Problem description —
Collect each line of the entries that holds the string "lines".

Input material —
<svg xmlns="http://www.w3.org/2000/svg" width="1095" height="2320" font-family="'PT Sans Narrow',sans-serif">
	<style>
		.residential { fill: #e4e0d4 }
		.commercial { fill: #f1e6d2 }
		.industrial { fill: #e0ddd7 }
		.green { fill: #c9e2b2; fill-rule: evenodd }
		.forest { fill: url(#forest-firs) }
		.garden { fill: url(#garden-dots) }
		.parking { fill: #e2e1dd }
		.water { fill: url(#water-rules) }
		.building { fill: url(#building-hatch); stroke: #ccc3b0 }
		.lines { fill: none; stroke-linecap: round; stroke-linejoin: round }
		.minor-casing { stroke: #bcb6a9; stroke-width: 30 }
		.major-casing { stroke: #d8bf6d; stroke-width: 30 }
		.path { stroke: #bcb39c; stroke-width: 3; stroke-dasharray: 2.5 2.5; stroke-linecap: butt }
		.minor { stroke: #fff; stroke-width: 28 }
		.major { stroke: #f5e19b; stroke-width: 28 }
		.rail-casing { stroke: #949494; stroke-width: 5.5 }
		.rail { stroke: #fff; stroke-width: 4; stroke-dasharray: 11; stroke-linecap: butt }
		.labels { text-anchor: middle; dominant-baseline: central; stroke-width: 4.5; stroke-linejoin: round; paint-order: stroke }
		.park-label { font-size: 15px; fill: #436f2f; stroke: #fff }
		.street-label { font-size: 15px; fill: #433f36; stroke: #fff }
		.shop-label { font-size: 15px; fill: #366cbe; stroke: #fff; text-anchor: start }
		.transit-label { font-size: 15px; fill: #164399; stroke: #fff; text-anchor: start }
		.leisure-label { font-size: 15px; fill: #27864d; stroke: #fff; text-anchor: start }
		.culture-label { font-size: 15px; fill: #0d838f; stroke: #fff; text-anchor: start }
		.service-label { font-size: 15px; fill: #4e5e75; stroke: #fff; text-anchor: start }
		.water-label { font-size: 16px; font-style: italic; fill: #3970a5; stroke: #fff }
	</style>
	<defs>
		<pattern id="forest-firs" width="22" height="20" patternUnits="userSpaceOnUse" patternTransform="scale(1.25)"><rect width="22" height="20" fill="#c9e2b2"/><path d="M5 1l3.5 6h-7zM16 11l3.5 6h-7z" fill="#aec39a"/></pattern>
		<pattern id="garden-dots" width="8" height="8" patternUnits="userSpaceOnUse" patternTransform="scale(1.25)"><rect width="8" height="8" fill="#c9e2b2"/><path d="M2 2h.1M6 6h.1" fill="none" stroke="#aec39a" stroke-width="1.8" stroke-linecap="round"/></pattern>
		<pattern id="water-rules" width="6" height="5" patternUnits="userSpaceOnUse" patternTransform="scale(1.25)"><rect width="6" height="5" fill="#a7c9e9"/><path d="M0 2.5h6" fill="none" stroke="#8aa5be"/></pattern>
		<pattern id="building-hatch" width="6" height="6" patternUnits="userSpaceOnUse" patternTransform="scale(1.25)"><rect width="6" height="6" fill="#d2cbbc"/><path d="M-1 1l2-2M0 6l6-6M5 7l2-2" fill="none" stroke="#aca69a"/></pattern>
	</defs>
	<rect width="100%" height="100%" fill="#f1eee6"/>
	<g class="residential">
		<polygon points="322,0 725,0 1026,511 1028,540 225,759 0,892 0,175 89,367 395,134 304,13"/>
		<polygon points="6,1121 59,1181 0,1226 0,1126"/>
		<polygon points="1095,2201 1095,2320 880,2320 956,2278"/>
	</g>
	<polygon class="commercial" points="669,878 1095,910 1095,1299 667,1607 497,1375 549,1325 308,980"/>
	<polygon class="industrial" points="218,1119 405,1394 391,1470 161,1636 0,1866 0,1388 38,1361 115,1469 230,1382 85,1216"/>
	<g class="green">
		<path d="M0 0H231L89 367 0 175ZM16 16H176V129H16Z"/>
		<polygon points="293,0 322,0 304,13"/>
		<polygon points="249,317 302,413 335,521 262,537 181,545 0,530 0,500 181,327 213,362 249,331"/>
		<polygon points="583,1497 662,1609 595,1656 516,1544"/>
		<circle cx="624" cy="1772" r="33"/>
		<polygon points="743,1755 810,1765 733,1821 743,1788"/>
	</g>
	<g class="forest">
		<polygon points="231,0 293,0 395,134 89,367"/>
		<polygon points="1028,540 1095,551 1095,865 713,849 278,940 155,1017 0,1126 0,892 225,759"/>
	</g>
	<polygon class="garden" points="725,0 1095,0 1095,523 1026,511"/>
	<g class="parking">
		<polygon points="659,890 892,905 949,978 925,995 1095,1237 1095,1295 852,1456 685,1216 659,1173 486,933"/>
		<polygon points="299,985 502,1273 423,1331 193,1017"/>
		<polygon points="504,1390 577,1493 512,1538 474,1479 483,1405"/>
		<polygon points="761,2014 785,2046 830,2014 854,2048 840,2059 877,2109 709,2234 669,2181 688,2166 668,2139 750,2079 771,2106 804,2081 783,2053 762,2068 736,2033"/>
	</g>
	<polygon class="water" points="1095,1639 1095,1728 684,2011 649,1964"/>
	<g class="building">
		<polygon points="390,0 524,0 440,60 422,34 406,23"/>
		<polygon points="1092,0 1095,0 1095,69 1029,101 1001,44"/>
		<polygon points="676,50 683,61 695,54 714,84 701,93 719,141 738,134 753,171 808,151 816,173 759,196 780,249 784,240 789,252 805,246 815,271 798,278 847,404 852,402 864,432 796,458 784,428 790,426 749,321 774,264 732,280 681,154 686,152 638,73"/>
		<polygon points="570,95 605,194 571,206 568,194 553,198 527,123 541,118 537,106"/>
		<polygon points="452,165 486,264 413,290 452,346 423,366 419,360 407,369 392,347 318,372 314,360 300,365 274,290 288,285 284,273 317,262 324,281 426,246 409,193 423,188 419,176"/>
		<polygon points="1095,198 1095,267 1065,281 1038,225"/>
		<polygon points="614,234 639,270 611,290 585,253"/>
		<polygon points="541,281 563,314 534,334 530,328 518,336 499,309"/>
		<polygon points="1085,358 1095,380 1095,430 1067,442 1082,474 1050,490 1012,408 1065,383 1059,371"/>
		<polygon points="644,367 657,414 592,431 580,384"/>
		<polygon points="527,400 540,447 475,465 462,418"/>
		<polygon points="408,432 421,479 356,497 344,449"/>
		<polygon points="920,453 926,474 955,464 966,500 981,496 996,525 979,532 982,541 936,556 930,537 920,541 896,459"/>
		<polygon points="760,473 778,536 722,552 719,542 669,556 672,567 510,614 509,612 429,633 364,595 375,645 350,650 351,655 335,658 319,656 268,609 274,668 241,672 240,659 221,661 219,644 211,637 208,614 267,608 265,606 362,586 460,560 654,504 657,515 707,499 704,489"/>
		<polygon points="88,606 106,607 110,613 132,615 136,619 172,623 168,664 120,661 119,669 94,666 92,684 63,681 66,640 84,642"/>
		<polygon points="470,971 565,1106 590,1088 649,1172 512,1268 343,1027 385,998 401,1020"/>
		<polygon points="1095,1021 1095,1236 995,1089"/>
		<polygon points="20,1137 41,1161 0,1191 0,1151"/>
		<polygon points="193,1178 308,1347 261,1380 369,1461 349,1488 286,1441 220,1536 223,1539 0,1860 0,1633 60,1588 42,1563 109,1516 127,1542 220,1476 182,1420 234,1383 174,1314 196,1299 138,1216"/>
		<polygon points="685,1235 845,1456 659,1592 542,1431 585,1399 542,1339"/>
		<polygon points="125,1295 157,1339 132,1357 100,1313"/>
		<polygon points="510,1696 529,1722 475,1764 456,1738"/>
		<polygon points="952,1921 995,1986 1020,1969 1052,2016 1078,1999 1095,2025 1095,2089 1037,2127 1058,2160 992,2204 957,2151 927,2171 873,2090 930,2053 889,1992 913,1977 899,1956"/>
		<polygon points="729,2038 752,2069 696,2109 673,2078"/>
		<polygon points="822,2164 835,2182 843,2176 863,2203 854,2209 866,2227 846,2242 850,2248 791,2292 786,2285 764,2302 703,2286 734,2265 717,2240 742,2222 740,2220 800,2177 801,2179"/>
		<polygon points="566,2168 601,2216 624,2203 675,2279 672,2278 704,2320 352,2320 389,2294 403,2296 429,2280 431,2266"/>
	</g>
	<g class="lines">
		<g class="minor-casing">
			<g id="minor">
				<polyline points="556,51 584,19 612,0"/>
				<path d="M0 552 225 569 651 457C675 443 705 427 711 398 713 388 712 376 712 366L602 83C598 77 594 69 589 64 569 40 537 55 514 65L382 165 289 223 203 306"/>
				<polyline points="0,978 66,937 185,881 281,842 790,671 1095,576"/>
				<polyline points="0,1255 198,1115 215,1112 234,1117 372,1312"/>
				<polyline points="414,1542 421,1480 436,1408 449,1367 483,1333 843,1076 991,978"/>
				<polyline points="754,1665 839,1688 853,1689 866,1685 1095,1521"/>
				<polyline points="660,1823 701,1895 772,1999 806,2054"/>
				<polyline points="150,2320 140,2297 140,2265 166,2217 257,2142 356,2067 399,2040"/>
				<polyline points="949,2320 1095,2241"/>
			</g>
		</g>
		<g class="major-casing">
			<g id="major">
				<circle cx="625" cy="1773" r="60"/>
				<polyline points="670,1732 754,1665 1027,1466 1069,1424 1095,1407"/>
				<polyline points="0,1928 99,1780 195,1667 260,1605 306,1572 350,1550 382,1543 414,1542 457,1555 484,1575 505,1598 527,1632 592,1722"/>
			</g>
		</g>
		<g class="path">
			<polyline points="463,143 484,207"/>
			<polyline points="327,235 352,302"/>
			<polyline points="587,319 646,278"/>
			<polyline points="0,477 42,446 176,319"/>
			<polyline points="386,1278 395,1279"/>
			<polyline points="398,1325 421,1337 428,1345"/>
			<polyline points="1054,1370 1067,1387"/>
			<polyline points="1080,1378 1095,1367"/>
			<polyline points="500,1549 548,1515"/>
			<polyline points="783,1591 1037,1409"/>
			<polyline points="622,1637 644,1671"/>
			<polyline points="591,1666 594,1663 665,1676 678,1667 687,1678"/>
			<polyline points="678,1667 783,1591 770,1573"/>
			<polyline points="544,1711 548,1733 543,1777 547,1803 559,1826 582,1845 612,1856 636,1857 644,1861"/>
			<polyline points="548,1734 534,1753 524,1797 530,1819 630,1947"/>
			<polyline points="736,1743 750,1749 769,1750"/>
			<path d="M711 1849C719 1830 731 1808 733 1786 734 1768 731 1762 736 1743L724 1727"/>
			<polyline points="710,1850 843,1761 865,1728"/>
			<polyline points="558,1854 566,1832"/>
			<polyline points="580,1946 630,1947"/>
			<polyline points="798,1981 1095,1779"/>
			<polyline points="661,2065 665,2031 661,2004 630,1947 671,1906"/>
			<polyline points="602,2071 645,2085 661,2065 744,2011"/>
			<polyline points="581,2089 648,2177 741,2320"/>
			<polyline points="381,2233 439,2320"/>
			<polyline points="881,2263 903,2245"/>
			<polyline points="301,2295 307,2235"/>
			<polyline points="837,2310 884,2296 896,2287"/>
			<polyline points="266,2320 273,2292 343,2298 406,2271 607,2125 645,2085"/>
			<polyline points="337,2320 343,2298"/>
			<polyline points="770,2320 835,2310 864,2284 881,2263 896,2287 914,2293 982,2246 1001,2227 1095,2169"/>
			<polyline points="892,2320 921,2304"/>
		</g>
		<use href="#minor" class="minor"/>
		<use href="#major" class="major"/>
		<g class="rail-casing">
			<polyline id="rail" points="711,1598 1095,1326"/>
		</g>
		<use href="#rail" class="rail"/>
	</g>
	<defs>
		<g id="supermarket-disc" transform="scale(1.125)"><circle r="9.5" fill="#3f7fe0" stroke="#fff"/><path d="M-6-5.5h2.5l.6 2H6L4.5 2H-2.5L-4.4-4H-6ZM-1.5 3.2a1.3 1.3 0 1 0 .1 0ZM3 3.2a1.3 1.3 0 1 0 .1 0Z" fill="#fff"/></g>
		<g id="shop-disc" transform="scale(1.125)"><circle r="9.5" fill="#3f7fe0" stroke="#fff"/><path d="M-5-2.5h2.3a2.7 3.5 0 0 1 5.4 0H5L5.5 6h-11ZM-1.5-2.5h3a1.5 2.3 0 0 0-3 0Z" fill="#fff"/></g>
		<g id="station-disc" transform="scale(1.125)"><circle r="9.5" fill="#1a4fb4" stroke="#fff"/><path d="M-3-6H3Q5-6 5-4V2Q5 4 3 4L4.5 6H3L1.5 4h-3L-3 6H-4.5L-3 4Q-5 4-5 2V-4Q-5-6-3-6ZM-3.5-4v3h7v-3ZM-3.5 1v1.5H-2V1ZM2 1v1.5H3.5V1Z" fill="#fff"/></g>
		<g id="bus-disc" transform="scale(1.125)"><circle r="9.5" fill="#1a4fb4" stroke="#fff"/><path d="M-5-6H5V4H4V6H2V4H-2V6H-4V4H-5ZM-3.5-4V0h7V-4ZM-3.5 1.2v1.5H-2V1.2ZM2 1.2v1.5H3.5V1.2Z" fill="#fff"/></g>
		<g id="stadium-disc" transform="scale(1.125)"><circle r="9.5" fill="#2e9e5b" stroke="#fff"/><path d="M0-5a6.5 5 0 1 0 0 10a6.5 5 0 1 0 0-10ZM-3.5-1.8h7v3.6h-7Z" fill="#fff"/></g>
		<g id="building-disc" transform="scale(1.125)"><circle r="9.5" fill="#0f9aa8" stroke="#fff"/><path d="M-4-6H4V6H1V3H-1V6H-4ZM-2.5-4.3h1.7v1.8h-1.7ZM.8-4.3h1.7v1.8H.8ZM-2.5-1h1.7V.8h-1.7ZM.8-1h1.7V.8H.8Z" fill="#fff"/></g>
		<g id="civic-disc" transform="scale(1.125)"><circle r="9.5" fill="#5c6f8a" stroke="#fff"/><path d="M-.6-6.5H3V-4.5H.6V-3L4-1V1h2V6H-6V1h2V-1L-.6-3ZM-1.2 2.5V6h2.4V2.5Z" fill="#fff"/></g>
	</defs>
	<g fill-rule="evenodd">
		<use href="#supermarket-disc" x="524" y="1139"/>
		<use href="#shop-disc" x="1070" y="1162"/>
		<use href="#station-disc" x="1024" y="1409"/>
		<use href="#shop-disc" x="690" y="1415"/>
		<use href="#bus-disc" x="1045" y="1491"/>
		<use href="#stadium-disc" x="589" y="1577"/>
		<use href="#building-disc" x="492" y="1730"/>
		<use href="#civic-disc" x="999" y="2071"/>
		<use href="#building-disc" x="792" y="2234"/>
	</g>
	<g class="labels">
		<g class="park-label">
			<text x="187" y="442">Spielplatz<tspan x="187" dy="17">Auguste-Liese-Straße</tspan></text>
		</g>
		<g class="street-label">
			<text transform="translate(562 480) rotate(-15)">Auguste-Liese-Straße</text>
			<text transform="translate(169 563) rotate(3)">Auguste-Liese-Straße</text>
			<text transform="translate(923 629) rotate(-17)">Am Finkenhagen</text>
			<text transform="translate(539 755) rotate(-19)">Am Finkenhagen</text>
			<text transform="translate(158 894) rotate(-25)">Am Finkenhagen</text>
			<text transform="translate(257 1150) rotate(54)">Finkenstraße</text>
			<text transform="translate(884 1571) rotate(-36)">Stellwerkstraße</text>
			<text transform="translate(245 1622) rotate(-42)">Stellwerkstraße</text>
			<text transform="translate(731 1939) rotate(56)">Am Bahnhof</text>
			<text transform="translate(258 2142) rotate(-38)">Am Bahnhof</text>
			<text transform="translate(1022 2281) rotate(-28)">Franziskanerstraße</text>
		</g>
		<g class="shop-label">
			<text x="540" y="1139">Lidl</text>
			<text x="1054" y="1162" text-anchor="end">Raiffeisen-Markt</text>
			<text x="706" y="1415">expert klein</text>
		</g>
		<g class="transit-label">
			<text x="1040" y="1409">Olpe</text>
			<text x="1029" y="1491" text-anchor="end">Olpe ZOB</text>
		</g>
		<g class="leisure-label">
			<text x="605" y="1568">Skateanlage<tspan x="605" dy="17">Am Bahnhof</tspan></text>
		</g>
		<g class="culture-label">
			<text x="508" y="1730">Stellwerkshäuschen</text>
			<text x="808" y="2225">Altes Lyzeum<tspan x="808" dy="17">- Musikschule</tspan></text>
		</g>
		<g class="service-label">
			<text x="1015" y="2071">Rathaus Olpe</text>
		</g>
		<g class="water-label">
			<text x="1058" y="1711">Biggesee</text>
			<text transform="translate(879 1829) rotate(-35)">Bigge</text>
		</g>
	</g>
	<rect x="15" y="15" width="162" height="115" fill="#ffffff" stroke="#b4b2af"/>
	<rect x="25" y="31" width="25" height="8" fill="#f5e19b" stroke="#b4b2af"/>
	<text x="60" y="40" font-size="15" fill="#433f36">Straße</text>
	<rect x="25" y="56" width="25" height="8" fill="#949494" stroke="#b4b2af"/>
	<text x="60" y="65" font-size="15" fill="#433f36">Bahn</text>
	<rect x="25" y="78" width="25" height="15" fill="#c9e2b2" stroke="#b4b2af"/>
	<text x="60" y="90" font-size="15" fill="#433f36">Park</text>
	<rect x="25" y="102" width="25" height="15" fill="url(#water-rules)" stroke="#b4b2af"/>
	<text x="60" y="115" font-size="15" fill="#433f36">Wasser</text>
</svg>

Worked solution —
		.lines { fill: none; stroke-linecap: round; stroke-linejoin: round }
	<g class="lines">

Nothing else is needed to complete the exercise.